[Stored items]
Content starts

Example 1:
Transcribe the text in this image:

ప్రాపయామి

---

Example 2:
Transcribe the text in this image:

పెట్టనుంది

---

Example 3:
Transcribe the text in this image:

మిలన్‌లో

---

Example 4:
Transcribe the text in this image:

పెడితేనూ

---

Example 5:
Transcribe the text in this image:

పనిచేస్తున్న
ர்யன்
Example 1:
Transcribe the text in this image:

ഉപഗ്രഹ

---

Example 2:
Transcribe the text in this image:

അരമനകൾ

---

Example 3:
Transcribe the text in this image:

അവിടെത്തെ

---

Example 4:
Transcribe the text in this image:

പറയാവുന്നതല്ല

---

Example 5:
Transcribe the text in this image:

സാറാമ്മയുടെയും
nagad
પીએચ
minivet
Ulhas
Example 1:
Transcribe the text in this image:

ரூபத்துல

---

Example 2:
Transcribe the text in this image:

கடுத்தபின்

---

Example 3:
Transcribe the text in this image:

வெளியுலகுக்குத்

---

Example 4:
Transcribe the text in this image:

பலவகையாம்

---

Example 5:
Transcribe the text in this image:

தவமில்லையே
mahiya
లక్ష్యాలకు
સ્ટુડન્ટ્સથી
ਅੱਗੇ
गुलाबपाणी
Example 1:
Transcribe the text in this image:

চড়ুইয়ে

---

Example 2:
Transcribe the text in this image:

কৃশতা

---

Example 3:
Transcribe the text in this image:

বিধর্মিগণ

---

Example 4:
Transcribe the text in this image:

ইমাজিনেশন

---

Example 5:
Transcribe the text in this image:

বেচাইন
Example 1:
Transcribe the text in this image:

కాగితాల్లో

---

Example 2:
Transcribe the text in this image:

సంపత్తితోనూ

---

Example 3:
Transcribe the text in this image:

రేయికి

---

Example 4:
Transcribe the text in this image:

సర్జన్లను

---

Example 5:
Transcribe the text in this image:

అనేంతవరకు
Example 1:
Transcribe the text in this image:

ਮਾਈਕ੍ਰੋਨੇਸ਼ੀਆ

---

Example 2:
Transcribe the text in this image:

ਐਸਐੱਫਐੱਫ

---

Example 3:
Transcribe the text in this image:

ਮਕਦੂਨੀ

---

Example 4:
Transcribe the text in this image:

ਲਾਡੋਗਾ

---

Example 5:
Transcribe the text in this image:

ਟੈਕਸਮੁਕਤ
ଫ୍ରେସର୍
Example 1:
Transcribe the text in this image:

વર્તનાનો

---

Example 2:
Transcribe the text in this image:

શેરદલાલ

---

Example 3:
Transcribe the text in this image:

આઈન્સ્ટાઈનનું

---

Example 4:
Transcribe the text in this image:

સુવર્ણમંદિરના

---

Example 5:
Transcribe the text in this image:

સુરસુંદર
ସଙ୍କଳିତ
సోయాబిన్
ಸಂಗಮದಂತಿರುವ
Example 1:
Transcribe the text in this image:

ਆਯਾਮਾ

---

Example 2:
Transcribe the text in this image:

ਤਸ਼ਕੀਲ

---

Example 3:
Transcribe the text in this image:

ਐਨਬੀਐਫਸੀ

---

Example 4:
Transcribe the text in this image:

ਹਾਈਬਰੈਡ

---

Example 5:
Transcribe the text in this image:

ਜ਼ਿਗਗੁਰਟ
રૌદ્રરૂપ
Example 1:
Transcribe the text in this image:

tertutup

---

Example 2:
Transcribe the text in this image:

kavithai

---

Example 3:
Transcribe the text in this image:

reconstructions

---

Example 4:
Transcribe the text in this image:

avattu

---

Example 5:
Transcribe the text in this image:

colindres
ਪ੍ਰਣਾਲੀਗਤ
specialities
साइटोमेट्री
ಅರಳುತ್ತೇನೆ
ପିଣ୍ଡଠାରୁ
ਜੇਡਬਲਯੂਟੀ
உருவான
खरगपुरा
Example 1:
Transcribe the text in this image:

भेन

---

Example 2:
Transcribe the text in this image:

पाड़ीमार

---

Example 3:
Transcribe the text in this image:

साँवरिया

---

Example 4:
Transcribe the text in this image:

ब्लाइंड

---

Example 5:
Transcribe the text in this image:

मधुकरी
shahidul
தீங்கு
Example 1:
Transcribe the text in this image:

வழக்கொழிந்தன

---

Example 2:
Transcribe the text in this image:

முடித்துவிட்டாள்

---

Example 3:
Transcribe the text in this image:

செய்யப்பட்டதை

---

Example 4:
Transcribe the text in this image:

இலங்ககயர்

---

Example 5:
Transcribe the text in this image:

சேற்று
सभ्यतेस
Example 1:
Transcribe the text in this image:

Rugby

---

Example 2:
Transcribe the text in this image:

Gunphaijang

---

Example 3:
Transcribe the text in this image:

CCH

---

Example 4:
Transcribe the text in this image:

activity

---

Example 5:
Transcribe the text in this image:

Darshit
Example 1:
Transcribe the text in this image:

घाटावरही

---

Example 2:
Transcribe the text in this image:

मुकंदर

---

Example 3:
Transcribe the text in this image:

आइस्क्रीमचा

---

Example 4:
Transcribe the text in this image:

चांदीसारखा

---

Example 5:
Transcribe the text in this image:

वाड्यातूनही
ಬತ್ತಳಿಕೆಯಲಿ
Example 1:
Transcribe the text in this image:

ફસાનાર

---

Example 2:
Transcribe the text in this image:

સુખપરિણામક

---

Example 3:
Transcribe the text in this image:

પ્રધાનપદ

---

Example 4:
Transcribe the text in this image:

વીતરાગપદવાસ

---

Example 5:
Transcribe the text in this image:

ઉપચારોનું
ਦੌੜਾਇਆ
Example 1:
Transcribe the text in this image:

Content ends

An identical copy of the entries above is the expected result.

● Response below
Example 1:
Transcribe the text in this image:

ప్రాపయామి

---

Example 2:
Transcribe the text in this image:

పెట్టనుంది

---

Example 3:
Transcribe the text in this image:

మిలన్‌లో

---

Example 4:
Transcribe the text in this image:

పెడితేనూ

---

Example 5:
Transcribe the text in this image:

పనిచేస్తున్న
ர்யன்
Example 1:
Transcribe the text in this image:

ഉപഗ്രഹ

---

Example 2:
Transcribe the text in this image:

അരമനകൾ

---

Example 3:
Transcribe the text in this image:

അവിടെത്തെ

---

Example 4:
Transcribe the text in this image:

പറയാവുന്നതല്ല

---

Example 5:
Transcribe the text in this image:

സാറാമ്മയുടെയും
nagad
પીએચ
minivet
Ulhas
Example 1:
Transcribe the text in this image:

ரூபத்துல

---

Example 2:
Transcribe the text in this image:

கடுத்தபின்

---

Example 3:
Transcribe the text in this image:

வெளியுலகுக்குத்

---

Example 4:
Transcribe the text in this image:

பலவகையாம்

---

Example 5:
Transcribe the text in this image:

தவமில்லையே
mahiya
లక్ష్యాలకు
સ્ટુડન્ટ્સથી
ਅੱਗੇ
गुलाबपाणी
Example 1:
Transcribe the text in this image:

চড়ুইয়ে

---

Example 2:
Transcribe the text in this image:

কৃশতা

---

Example 3:
Transcribe the text in this image:

বিধর্মিগণ

---

Example 4:
Transcribe the text in this image:

ইমাজিনেশন

---

Example 5:
Transcribe the text in this image:

বেচাইন
Example 1:
Transcribe the text in this image:

కాగితాల్లో

---

Example 2:
Transcribe the text in this image:

సంపత్తితోనూ

---

Example 3:
Transcribe the text in this image:

రేయికి

---

Example 4:
Transcribe the text in this image:

సర్జన్లను

---

Example 5:
Transcribe the text in this image:

అనేంతవరకు
Example 1:
Transcribe the text in this image:

ਮਾਈਕ੍ਰੋਨੇਸ਼ੀਆ

---

Example 2:
Transcribe the text in this image:

ਐਸਐੱਫਐੱਫ

---

Example 3:
Transcribe the text in this image:

ਮਕਦੂਨੀ

---

Example 4:
Transcribe the text in this image:

ਲਾਡੋਗਾ

---

Example 5:
Transcribe the text in this image:

ਟੈਕਸਮੁਕਤ
ଫ୍ରେସର୍
Example 1:
Transcribe the text in this image:

વર્તનાનો

---

Example 2:
Transcribe the text in this image:

શેરદલાલ

---

Example 3:
Transcribe the text in this image:

આઈન્સ્ટાઈનનું

---

Example 4:
Transcribe the text in this image:

સુવર્ણમંદિરના

---

Example 5:
Transcribe the text in this image:

સુરસુંદર
ସଙ୍କଳିତ
సోయాబిన్
ಸಂಗಮದಂತಿರುವ
Example 1:
Transcribe the text in this image:

ਆਯਾਮਾ

---

Example 2:
Transcribe the text in this image:

ਤਸ਼ਕੀਲ

---

Example 3:
Transcribe the text in this image:

ਐਨਬੀਐਫਸੀ

---

Example 4:
Transcribe the text in this image:

ਹਾਈਬਰੈਡ

---

Example 5:
Transcribe the text in this image:

ਜ਼ਿਗਗੁਰਟ
રૌદ્રરૂપ
Example 1:
Transcribe the text in this image:

tertutup

---

Example 2:
Transcribe the text in this image:

kavithai

---

Example 3:
Transcribe the text in this image:

reconstructions

---

Example 4:
Transcribe the text in this image:

avattu

---

Example 5:
Transcribe the text in this image:

colindres
ਪ੍ਰਣਾਲੀਗਤ
specialities
साइटोमेट्री
ಅರಳುತ್ತೇನೆ
ପିଣ୍ଡଠାରୁ
ਜੇਡਬਲਯੂਟੀ
உருவான
खरगपुरा
Example 1:
Transcribe the text in this image:

भेन

---

Example 2:
Transcribe the text in this image:

पाड़ीमार

---

Example 3:
Transcribe the text in this image:

साँवरिया

---

Example 4:
Transcribe the text in this image:

ब्लाइंड

---

Example 5:
Transcribe the text in this image:

मधुकरी
shahidul
தீங்கு
Example 1:
Transcribe the text in this image:

வழக்கொழிந்தன

---

Example 2:
Transcribe the text in this image:

முடித்துவிட்டாள்

---

Example 3:
Transcribe the text in this image:

செய்யப்பட்டதை

---

Example 4:
Transcribe the text in this image:

இலங்ககயர்

---

Example 5:
Transcribe the text in this image:

சேற்று
सभ्यतेस
Example 1:
Transcribe the text in this image:

Rugby

---

Example 2:
Transcribe the text in this image:

Gunphaijang

---

Example 3:
Transcribe the text in this image:

CCH

---

Example 4:
Transcribe the text in this image:

activity

---

Example 5:
Transcribe the text in this image:

Darshit
Example 1:
Transcribe the text in this image:

घाटावरही

---

Example 2:
Transcribe the text in this image:

मुकंदर

---

Example 3:
Transcribe the text in this image:

आइस्क्रीमचा

---

Example 4:
Transcribe the text in this image:

चांदीसारखा

---

Example 5:
Transcribe the text in this image:

वाड्यातूनही
ಬತ್ತಳಿಕೆಯಲಿ
Example 1:
Transcribe the text in this image:

ફસાનાર

---

Example 2:
Transcribe the text in this image:

સુખપરિણામક

---

Example 3:
Transcribe the text in this image:

પ્રધાનપદ

---

Example 4:
Transcribe the text in this image:

વીતરાગપદવાસ

---

Example 5:
Transcribe the text in this image:

ઉપચારોનું
ਦੌੜਾਇਆ
Example 1:
Transcribe the text in this image:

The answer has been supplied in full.